> _PROMPT_
Go to the line containing "antenna mast: 3781" in the records below and print it and every following line exactly, on through the line containing "the person inside bus at (x=528, y=525): 892", then stop.

Saved entries
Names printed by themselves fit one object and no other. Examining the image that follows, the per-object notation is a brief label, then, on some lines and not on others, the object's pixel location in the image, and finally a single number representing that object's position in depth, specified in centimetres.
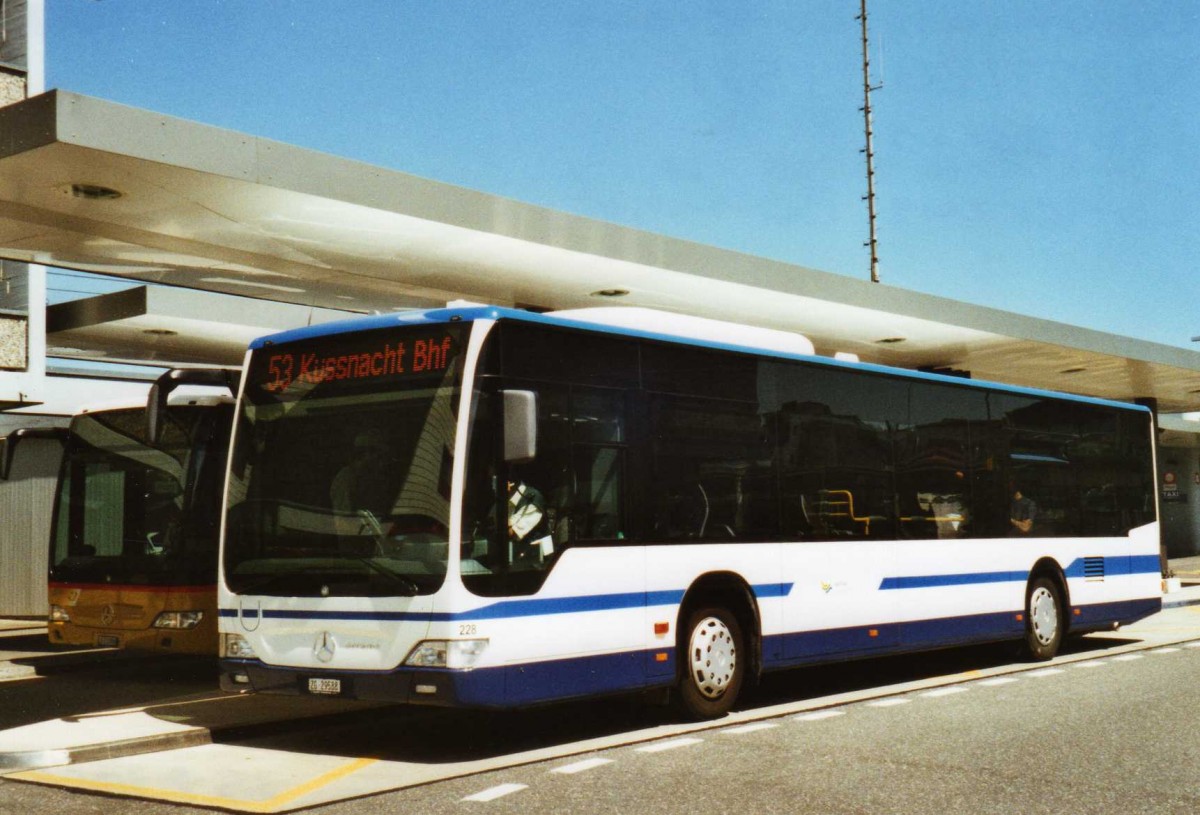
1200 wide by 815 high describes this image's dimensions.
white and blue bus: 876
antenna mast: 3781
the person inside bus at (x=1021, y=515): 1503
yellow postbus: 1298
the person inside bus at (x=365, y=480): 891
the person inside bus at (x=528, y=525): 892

...

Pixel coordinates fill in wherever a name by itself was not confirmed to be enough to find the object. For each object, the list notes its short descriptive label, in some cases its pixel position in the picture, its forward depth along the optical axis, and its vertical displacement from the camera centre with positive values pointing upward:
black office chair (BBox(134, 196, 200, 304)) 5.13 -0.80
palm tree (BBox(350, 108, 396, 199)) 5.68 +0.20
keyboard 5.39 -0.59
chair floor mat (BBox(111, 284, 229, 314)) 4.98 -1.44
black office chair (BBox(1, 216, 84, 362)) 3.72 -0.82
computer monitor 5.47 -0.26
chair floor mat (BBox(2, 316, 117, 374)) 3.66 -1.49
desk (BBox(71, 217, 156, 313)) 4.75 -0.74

> _RESULT OF THE EXERCISE_
antenna mast: 3781
the person inside bus at (x=1021, y=515): 1503
yellow postbus: 1298
the person inside bus at (x=365, y=480): 891
the person inside bus at (x=528, y=525): 892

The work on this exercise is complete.